As a result of Dr. Gilman’s resignation, the Board appointed Roger J. Pomerantz, M.D., F.A.C.P. as President and Chief Executive Officer and Chairman of the Board, effective on April 2, 2019. As a result of his appointment, the Board determined that Dr. Pomerantz no longer qualifies as independent under the rules of The Nasdaq Stock Market, LLC (the “Nasdaq Rules”) and Rule10A-3 under the Securities and Exchange Act of 1934, as amended (“Rule10A-3”). The Board therefore removed Dr. Pomerantz as a member of the Audit Committee and appointed Isaac Blech as a member of the Audit Committee, effective on April 2, 2019. The Board determined that Mr.
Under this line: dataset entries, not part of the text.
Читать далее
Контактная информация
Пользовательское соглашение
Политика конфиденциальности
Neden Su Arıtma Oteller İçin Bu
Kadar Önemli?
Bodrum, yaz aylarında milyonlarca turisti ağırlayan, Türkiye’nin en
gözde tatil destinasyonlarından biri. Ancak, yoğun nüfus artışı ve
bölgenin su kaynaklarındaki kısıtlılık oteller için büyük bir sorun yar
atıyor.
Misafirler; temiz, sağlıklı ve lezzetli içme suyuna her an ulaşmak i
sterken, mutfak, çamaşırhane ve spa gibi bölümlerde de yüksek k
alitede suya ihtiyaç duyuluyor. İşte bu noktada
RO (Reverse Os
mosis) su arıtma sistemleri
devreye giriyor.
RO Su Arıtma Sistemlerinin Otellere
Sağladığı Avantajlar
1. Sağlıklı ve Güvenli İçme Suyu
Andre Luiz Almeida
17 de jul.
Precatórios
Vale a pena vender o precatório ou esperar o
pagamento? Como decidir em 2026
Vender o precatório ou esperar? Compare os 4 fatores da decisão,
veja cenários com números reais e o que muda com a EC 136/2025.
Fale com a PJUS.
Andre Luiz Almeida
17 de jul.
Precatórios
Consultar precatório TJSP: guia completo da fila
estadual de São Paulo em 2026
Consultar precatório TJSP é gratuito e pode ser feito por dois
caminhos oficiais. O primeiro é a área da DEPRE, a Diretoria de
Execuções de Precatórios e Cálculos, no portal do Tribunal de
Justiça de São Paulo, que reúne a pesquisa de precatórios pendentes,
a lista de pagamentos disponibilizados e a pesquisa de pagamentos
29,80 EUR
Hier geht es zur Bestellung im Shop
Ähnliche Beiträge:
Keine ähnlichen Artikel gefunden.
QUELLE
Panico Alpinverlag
Blech is independent under the Nasdaq Rules and Rule10A-3 for service as a member of the Audit Committee.
Compensation Arrangements
On April 2, 2019, in connection with his appointment as President and Chief Executive Officer, Dr. Pomerantz entered into an employment agreement (the “Employment Agreement”) with the Company pursuant to which Dr. Pomerantz is entitled to receive an annual base salary of $550,000, subject to periodic review and adjustment by the Board, and an annual target bonus opportunity of 80% of his annual base salary. In addition, the Board has granted Dr. Pomerantz a stock option under its 2014 Omnibus Incentive Plan to purchase 3,200,000 shares of the Company’s common stock, which will vest as to 25% of the underlying shares on the first anniversary of Dr. Pomerantz commencing employment with the Company and as to an additional 6.25% of the underlying shares upon Dr. Pomerantz’s completion of each three months of continuous service to the Company thereafter.